[DOCUMENT SECTION Boundary: Start]
Sequential fluoresce images of an evaporating drop with \({\varphi }_{{\rm{suc}}}\) = 0.1 mM reveal that the particles gradually accumulate at the edge and form a ring-like deposit, as observed in the common coffee ring (Fig. 3a, Supplementary Movie 1). In contrast, for a drop with \({\varphi }_{{\rm{suc}}}\) = 102 mM, the particles seem to stop accumulating at t/tf ~ 0.4 and the front moving toward the center was immediately observed, where tf (~200 s) is the total evaporation time (Fig. 3b, Supplementary Movie 2). To see the receding front, we investigated spatio-temporal dynamics of the red solid line in Fig. 3b (Fig. 3c). We moreover evaluated the front dynamics from the time difference analysis of the intensity and found that the particles are motionless behind the front. We also found that the velocity of the receding front is nearly zero till t/tf ~ 0.4, is kept constant (~0.5 μm/s) over \(0.4\lesssim t/{t}_{{\rm{f}}}\lesssim 0.8\), and then greatly increases (Fig. 3d). To observe the onset of the receding event more clearly, the particle behaviour near the contact line was magnified (Fig. 4a–d). Time-resolved fluorescence images (merged with bright-field images) reveal that the accumulated particles at the edge start to move towards the droplet centre at a certain time, which is denoted by ta (Fig. 4a,b, Supplementary Movie 3). Even after t = ta, the particles at the edge continued to move towards the centre, while some were left behind the front. As shown in Fig. 4e, ta increases as \({\varphi }_{{\rm{suc}}}\) decreases, as shown by the black line. The particles at the edge did not move for values of \({\varphi }_{{\rm{suc}}}\lesssim 1\,{\rm{mM}}\) (indicated by the orange colored region).

Figure 3
Figure 3

(a,b) Sequential fluoresce images near the bottom during the evaporation of a drop (0.5 μl, 0.01 vol%) of particle suspension with \({\varphi }_{{\rm{suc}}}\) = 0.1 and 100 mM. The scale bars are 500 μm. (c) Spatio-temporal image of the red-solid line in (b). The yellow line is the eye guide of the receding front toward the center. The particles do not move below the line. The scale bars are 500 μm. (d) Distance of the receding front from the droplet edge normalized by the droplet radius, l/R, as a function of normalized time, t/tf, where l and R are the distance of the receding front from the edge and the droplet radius, respectively.
[DOCUMENT SECTION Boundary: End]
[RECORDED DATA Boundary: Start]
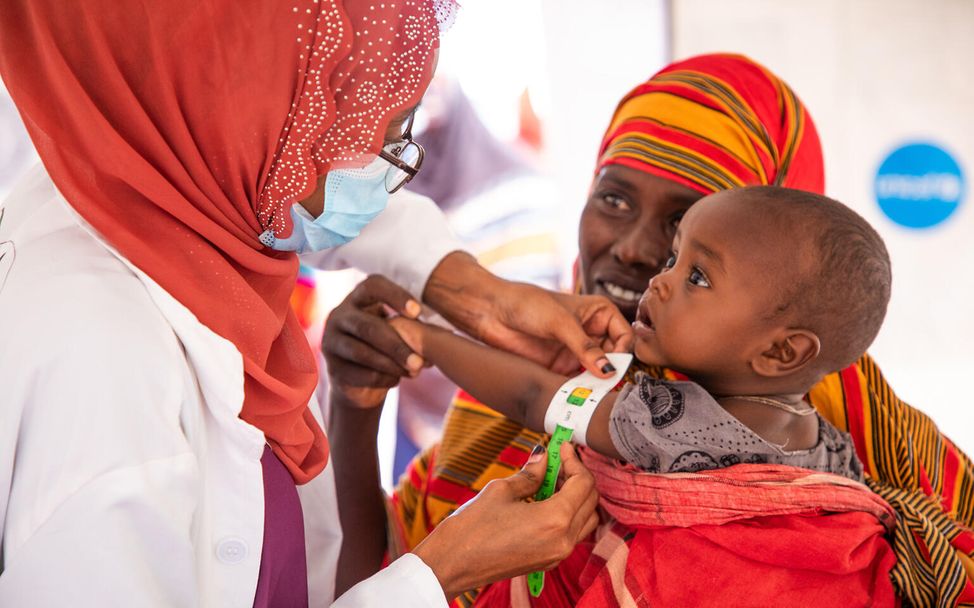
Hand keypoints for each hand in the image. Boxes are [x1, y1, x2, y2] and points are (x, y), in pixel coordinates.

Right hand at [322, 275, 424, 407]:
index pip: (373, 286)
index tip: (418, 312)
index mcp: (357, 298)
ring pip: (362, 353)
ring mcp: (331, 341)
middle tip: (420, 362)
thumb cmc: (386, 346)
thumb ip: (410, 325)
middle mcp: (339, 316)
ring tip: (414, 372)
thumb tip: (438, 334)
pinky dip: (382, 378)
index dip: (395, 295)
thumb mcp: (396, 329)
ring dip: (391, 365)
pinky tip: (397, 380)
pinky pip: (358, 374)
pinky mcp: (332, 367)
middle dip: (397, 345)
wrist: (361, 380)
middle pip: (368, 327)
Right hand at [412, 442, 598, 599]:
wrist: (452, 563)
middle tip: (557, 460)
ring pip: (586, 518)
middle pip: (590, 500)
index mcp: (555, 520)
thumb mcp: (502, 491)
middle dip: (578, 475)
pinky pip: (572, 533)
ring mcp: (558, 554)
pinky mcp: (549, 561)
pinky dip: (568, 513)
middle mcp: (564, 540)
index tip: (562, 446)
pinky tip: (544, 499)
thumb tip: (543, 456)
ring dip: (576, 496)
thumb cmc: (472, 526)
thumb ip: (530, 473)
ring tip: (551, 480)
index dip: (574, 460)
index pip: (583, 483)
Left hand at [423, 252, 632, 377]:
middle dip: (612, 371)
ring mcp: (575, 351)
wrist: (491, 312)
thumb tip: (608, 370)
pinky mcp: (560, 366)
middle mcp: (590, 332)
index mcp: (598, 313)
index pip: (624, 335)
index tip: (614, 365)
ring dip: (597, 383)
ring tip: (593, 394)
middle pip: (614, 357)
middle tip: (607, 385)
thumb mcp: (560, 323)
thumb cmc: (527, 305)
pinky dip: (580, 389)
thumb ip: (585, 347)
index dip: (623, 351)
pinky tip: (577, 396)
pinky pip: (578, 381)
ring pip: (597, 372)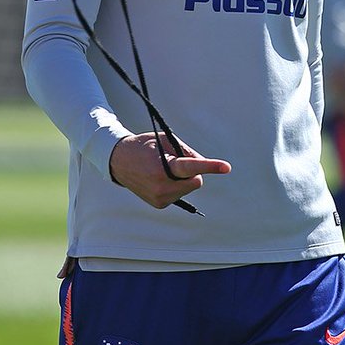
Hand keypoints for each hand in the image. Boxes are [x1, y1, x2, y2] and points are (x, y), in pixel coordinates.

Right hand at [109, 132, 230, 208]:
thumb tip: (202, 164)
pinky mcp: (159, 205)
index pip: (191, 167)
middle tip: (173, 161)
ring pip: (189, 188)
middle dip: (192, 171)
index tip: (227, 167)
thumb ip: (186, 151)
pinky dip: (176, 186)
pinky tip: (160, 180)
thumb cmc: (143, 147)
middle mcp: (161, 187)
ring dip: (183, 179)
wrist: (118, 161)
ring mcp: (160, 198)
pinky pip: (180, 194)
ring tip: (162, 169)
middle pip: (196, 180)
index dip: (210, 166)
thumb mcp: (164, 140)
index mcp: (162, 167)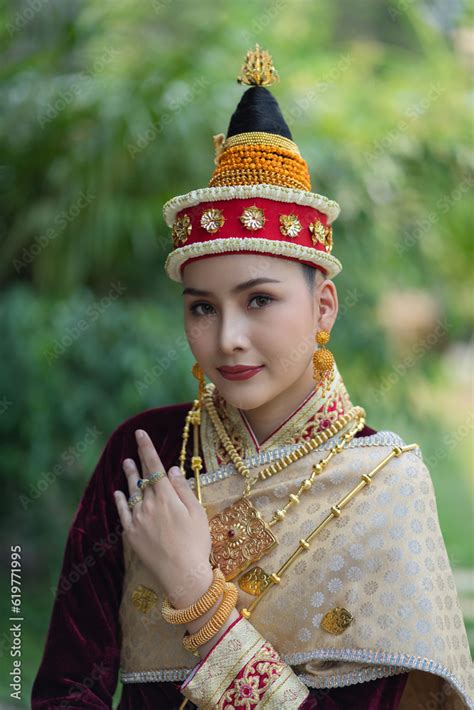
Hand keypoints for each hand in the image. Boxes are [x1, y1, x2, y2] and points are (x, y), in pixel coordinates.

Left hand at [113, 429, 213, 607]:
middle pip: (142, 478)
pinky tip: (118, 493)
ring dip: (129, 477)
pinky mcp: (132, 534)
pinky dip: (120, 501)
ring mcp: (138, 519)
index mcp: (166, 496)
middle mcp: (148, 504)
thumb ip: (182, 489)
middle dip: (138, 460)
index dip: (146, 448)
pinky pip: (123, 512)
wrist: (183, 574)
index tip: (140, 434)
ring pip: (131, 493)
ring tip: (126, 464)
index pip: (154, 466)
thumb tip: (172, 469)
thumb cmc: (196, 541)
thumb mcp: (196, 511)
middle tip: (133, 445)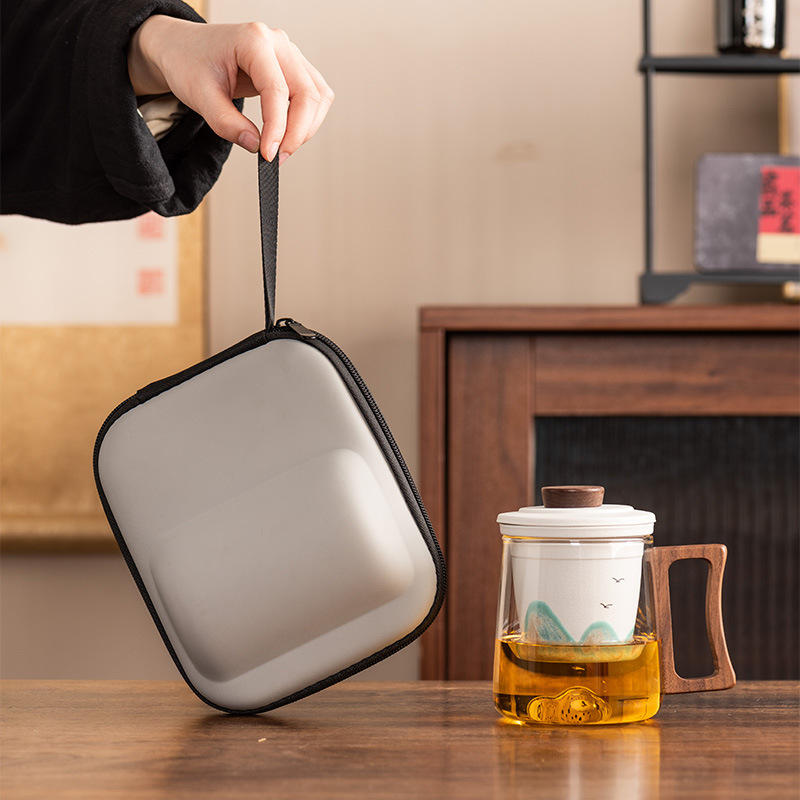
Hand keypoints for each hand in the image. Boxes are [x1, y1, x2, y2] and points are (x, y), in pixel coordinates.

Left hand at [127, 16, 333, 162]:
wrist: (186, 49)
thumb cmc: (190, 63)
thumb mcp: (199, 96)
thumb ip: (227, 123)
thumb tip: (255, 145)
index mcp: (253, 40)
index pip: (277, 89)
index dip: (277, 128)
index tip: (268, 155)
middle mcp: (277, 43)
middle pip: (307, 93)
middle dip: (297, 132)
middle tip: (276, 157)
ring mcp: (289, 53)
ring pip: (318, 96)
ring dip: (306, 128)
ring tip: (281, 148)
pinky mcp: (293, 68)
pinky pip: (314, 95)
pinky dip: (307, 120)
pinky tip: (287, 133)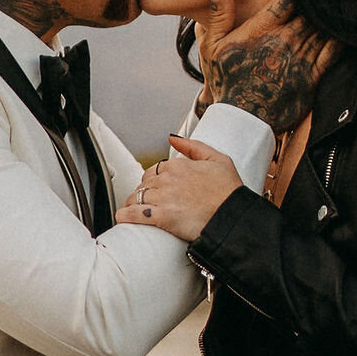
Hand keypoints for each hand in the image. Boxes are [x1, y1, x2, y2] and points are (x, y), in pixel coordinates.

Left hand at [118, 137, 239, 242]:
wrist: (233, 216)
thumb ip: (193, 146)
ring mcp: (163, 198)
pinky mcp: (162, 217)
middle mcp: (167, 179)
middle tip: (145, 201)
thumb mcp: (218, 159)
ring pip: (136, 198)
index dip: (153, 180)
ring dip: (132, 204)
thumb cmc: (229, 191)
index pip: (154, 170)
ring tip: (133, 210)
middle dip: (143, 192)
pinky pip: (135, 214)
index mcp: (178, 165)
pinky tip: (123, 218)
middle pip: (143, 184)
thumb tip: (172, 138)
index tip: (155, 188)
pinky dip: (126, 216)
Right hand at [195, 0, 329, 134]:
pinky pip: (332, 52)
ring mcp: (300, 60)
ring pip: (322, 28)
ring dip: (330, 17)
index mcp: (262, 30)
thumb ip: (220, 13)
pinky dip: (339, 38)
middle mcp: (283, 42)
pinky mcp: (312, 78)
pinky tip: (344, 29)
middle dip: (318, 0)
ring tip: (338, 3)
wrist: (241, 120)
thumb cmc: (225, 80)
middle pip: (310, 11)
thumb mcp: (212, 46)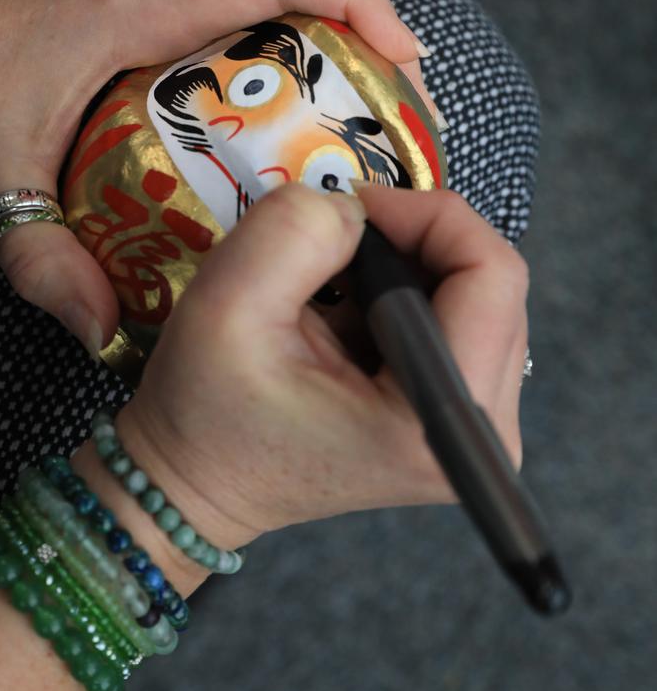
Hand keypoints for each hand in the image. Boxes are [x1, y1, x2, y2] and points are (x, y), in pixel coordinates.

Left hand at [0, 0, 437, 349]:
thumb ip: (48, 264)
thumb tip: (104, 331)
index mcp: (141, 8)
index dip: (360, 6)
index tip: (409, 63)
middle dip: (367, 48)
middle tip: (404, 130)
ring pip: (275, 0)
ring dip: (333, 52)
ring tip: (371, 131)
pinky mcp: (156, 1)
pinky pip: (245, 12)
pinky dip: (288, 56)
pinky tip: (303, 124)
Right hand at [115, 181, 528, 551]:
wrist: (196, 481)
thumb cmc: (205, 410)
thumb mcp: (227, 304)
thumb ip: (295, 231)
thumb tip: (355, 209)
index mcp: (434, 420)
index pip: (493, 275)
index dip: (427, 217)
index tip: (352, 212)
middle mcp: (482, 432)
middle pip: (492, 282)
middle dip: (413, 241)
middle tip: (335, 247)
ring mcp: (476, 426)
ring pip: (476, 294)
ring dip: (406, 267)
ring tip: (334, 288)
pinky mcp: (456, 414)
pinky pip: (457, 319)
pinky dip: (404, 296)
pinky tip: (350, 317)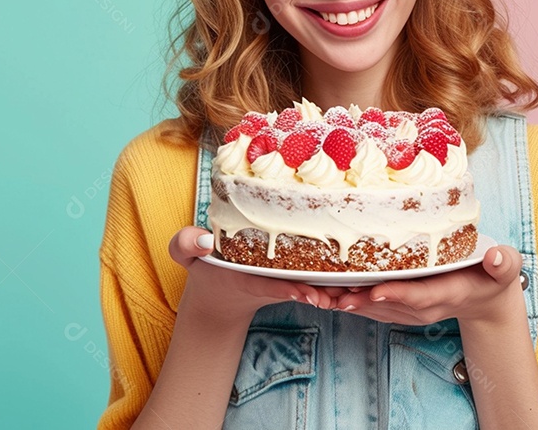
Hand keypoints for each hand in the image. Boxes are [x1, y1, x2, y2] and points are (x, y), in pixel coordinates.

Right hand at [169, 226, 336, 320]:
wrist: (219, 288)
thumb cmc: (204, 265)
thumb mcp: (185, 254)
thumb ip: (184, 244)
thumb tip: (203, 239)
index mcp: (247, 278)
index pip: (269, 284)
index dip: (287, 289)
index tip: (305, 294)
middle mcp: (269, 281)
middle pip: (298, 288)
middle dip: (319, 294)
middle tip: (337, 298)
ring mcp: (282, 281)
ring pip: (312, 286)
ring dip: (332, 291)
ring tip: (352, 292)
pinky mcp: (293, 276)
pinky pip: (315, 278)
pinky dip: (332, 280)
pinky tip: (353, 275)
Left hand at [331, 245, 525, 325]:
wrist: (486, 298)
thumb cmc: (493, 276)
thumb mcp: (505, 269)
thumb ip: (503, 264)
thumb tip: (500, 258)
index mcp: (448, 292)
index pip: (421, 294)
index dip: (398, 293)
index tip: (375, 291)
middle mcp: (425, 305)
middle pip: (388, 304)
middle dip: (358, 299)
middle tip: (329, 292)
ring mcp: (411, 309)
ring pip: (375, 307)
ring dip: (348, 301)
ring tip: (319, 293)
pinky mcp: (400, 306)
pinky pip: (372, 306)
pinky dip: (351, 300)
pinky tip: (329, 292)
[RECORDED DATA Boundary: End]
EXERCISE SET →
(a) List every supplementary movie that the passage on particle deposits in evaporating drops refers to.
(b) Pick up the passage on particle deposits in evaporating drops right after its final sentence and keep writing.
The material placed after the passage on evaporating drops is separate from that passage.

EXERCISE RESPONSES →
(a)
Supplementary Movie 1
Supplementary Movie 2
Supplementary Movie 3

(b)
Figure 4
Figure 4

(ac) Sequential images near the contact line of a drop with \({\varphi }_{{\rm{suc}}}\) = 100 mM at t/tf = (a) 0.15, (b) 0.28 and (c) 0.50, where tf is the total evaporation time. The fluoresce images are merged with bright-field ones. The scale bar is 50 μm. The arrow and white dashed line in (b) show the front of the particles that move towards the centre from the edge. The arrow in (a) indicates the edge of the solid-like sucrose. (d) Particle trajectories are shown by time-dependent colour lines in the rectangle in (c) from t/tf = 0.50 to t/tf = 0.56. The yellow line indicates the front. Regions (a and b) show the inner and outer regions divided by the front, respectively. The scale bar is 20 μm. (e) The normalized time at which the particles start to move inward from the edge, ta/tf, as a function of \({\varphi }_{{\rm{suc}}}\). The line is a visual guide.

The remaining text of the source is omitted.